WHAT TO WORK ON:
Retype the records below exactly as they appear, but leave out any pictures.

── SUPPLIED RECORDS ──

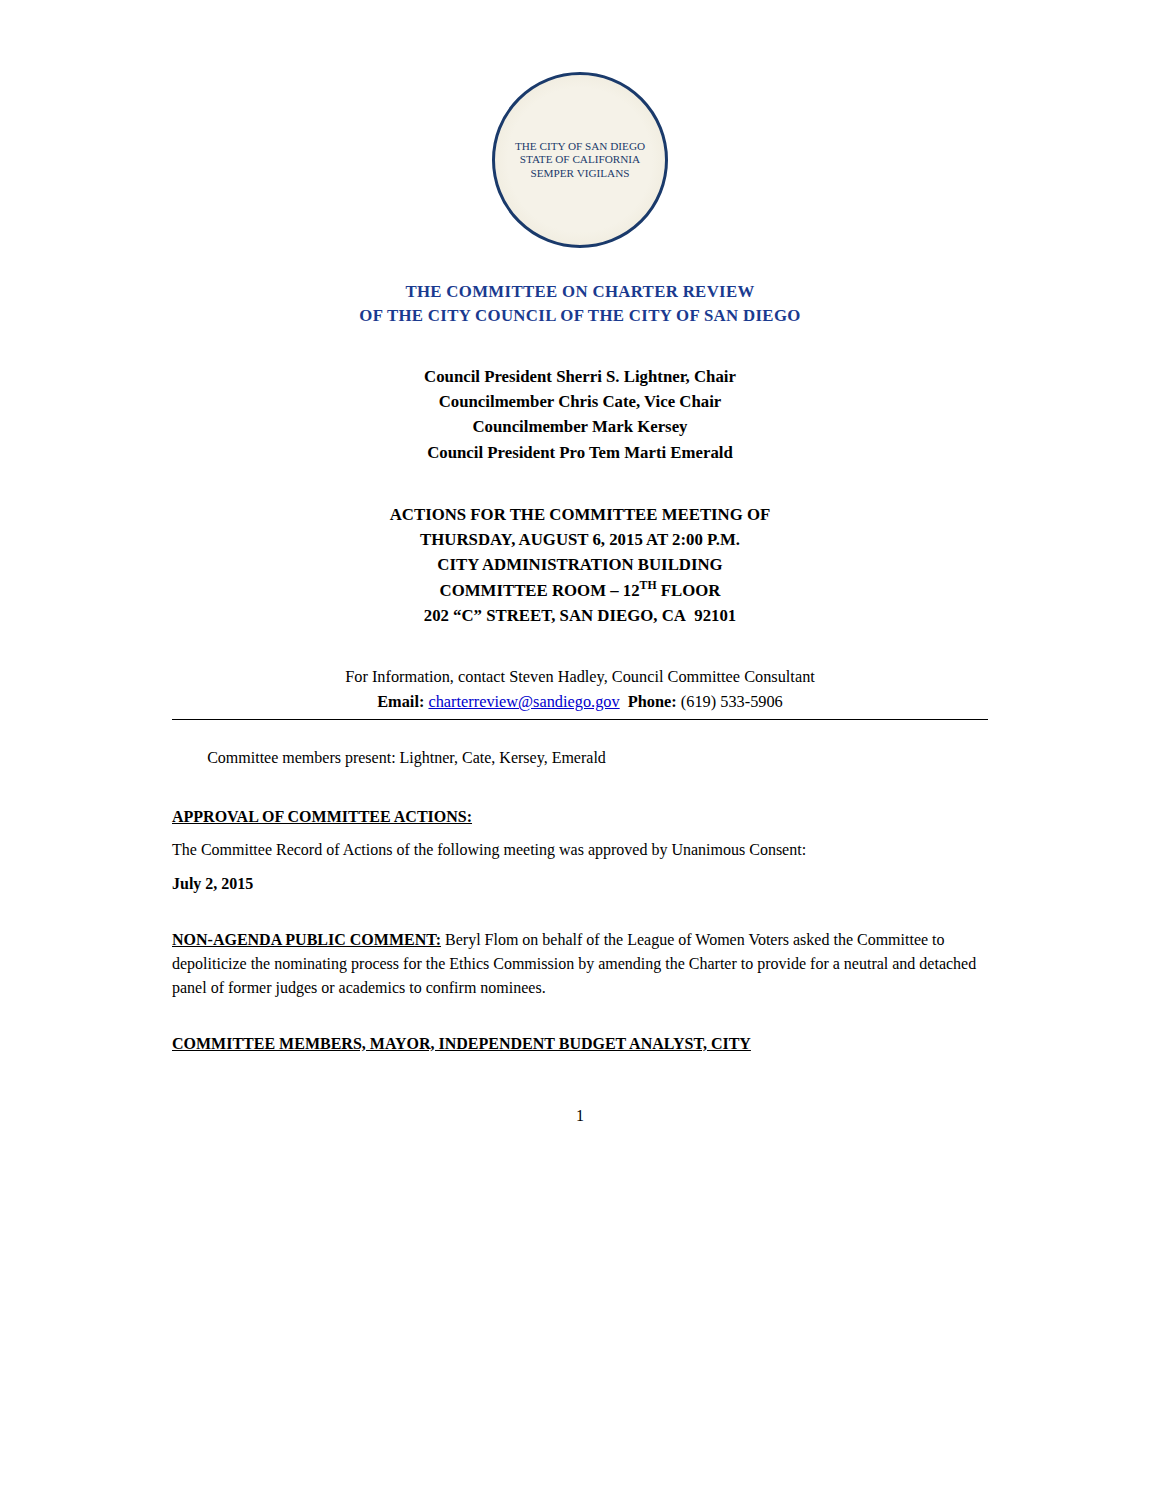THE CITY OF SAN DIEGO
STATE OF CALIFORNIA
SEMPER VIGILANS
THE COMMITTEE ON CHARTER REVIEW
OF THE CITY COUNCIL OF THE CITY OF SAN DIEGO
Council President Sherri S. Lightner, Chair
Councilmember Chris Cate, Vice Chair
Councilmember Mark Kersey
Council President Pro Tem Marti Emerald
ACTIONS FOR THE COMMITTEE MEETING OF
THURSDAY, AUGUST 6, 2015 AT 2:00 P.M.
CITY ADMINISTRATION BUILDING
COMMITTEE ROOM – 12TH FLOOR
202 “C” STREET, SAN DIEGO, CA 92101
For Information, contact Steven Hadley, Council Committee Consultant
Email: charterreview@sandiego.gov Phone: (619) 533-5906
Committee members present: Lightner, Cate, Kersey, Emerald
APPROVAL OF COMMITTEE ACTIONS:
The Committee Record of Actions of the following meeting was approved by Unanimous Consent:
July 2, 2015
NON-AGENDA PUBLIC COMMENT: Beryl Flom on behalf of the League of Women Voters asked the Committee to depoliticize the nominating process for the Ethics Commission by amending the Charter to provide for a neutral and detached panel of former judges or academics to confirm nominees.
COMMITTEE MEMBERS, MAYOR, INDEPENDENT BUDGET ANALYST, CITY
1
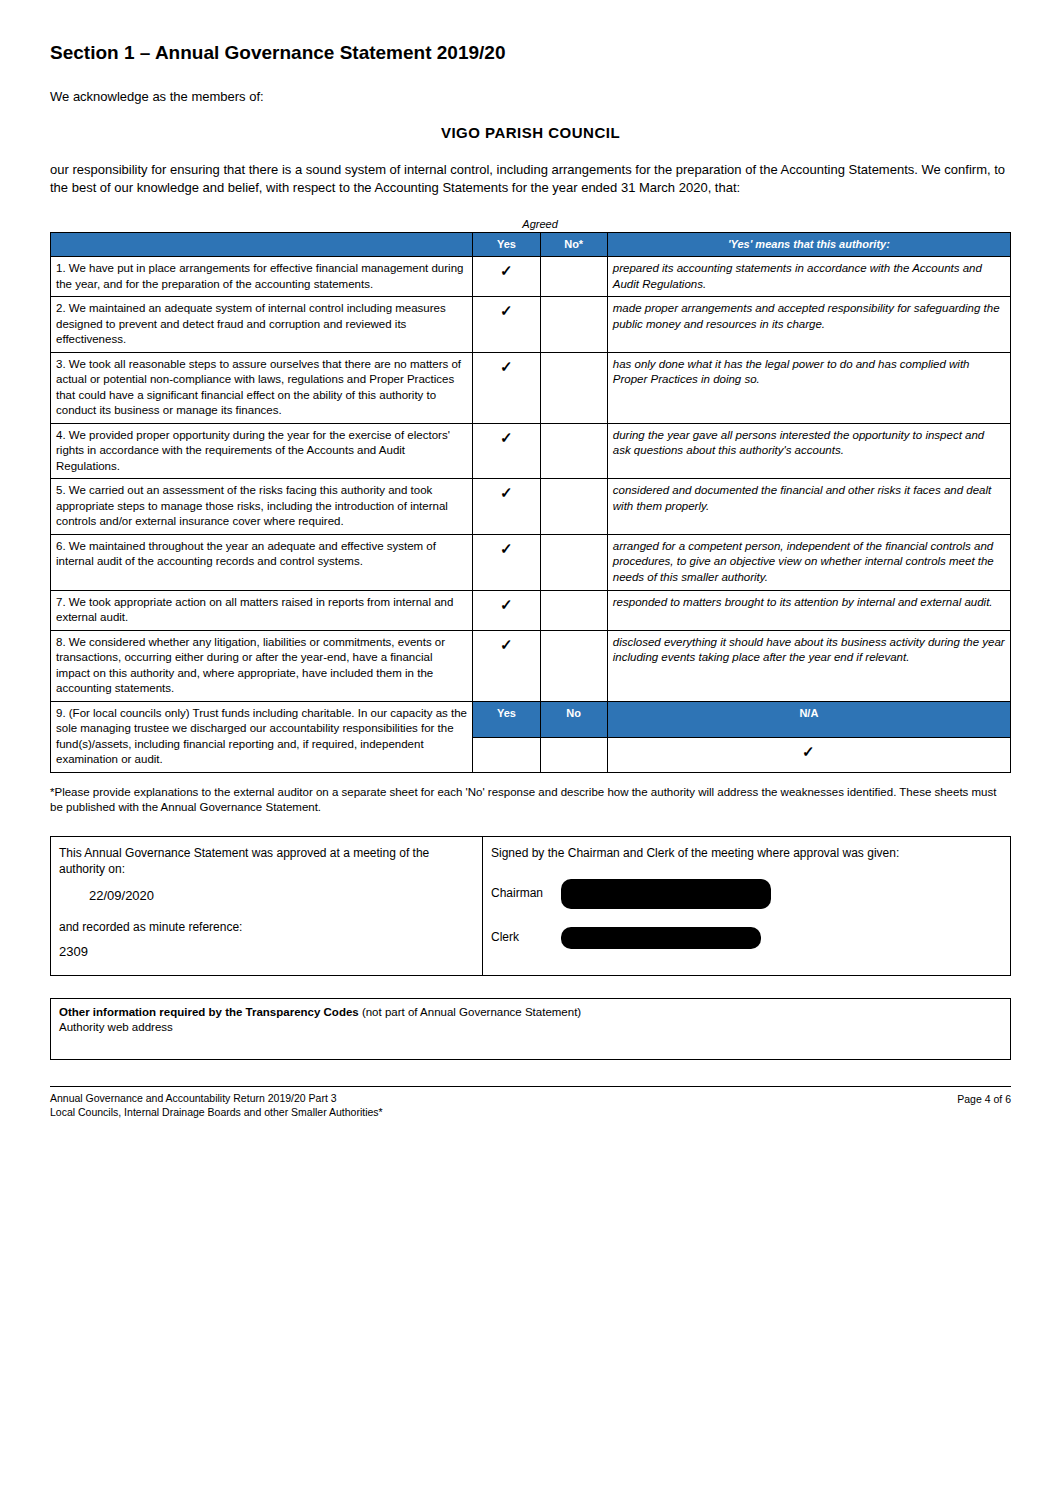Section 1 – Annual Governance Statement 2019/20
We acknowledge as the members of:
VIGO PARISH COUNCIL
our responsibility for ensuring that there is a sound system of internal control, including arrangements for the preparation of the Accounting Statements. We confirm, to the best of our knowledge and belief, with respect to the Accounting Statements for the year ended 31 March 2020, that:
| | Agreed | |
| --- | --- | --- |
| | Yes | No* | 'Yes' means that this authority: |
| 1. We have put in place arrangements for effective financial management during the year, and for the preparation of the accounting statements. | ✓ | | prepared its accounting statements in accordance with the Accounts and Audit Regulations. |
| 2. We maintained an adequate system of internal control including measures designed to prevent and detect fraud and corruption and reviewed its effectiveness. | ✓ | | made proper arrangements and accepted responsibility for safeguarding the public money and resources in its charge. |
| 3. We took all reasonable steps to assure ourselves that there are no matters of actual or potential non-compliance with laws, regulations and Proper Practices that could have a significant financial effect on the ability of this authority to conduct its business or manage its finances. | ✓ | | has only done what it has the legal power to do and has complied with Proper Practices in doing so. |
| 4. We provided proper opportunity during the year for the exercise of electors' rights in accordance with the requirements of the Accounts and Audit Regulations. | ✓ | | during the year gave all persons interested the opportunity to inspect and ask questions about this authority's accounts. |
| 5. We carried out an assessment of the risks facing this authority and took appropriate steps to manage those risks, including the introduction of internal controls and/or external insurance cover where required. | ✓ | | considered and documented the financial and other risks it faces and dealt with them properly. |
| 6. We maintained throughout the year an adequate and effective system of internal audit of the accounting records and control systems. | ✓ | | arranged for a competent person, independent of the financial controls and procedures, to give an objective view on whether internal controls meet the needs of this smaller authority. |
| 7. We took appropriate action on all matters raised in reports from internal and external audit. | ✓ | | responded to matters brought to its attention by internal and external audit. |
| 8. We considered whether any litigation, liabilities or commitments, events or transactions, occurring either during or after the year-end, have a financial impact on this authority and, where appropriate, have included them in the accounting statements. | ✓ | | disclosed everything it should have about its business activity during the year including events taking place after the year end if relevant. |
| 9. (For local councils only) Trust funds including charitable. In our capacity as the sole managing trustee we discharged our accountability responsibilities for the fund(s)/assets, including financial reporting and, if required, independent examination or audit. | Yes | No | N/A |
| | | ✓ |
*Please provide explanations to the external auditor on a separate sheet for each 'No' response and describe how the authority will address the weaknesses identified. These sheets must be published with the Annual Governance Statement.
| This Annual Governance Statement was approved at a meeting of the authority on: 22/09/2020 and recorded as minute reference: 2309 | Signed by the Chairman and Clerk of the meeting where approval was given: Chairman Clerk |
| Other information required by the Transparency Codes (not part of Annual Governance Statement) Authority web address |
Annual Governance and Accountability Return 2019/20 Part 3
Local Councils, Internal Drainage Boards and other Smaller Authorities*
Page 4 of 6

───

EXPECTED ANSWER:
THE CITY OF SAN DIEGO
STATE OF CALIFORNIA
SEMPER VIGILANS
THE COMMITTEE ON CHARTER REVIEW
OF THE CITY COUNCIL OF THE CITY OF SAN DIEGO
Council President Sherri S. Lightner, Chair
Councilmember Chris Cate, Vice Chair
Councilmember Mark Kersey
Council President Pro Tem Marti Emerald
ACTIONS FOR THE COMMITTEE MEETING OF
THURSDAY, AUGUST 6, 2015 AT 2:00 P.M.
CITY ADMINISTRATION BUILDING
COMMITTEE ROOM – 12TH FLOOR
202 “C” STREET, SAN DIEGO, CA 92101
For Information, contact Steven Hadley, Council Committee Consultant
Email: charterreview@sandiego.gov Phone: (619) 533-5906
Committee members present: Lightner, Cate, Kersey, Emerald
APPROVAL OF COMMITTEE ACTIONS:
The Committee Record of Actions of the following meeting was approved by Unanimous Consent:
July 2, 2015
NON-AGENDA PUBLIC COMMENT: Beryl Flom on behalf of the League of Women Voters asked the Committee to depoliticize the nominating process for the Ethics Commission by amending the Charter to provide for a neutral and detached panel of former judges or academics to confirm nominees.
COMMITTEE MEMBERS, MAYOR, INDEPENDENT BUDGET ANALYST, CITY
1
Section 1 – Annual Governance Statement 2019/20
We acknowledge as the members of:
VIGO PARISH COUNCIL
our responsibility for ensuring that there is a sound system of internal control, including arrangements for the preparation of the Accounting Statements. We confirm, to the best of our knowledge and belief, with respect to the Accounting Statements for the year ended 31 March 2020, that:
| | Agreed | |
| --- | --- | --- |
| | Yes | No* | 'Yes' means that this authority: |
| 1. We have put in place arrangements for effective financial management during the year, and for the preparation of the accounting statements. | ✓ | | prepared its accounting statements in accordance with the Accounts and Audit Regulations. |
| 2. We maintained an adequate system of internal control including measures designed to prevent and detect fraud and corruption and reviewed its effectiveness. | ✓ | | made proper arrangements and accepted responsibility for safeguarding the public money and resources in its charge. |
| 3. We took all reasonable steps to assure ourselves that there are no matters of actual or potential non-compliance with laws, regulations and Proper Practices that could have a significant financial effect on the ability of this authority to conduct its business or manage its finances. | ✓ | | has only done what it has the legal power to do and has complied with Proper Practices in doing so. |
| 4. We provided proper opportunity during the year for the exercise of electors' rights in accordance with the requirements of the Accounts and Audit Regulations. | ✓ | | during the year gave all persons interested the opportunity to inspect and ask questions about this authority's accounts. |
| 5. We carried out an assessment of the risks facing this authority and took appropriate steps to manage those risks, including the introduction of internal controls and/or external insurance cover where required. | ✓ | | considered and documented the financial and other risks it faces and dealt with them properly. |
| 6. We maintained throughout the year an adequate and effective system of internal audit of the accounting records and control systems. | ✓ | | arranged for a competent person, independent of the financial controls and procedures, to give an objective view on whether internal controls meet the needs of this smaller authority. |
| 7. We took appropriate action on all matters raised in reports from internal and external audit. | ✓ | | responded to matters brought to its attention by internal and external audit. |
| 8. We considered whether any litigation, liabilities or commitments, events or transactions, occurring either during or after the year-end, have a financial impact on this authority and, where appropriate, have included them in the accounting statements. | ✓ | | disclosed everything it should have about its business activity during the year including events taking place after the year end if relevant. |
| 9. (For local councils only) Trust funds including charitable. In our capacity as the sole managing trustee we discharged our accountability responsibilities for the fund(s)/assets, including financial reporting and, if required, independent examination or audit. | Yes | No | N/A |
| | | ✓ |
*Please provide explanations to the external auditor on a separate sheet for each 'No' response and describe how the authority will address the weaknesses identified. These sheets must be published with the Annual Governance Statement.
| This Annual Governance Statement was approved at a meeting of the authority on: 22/09/2020 and recorded as minute reference: 2309 | Signed by the Chairman and Clerk of the meeting where approval was given: Chairman Clerk |
| Other information required by the Transparency Codes (not part of Annual Governance Statement) Authority web address |
Annual Governance and Accountability Return 2019/20 Part 3
Local Councils, Internal Drainage Boards and other Smaller Authorities*
Page 4 of 6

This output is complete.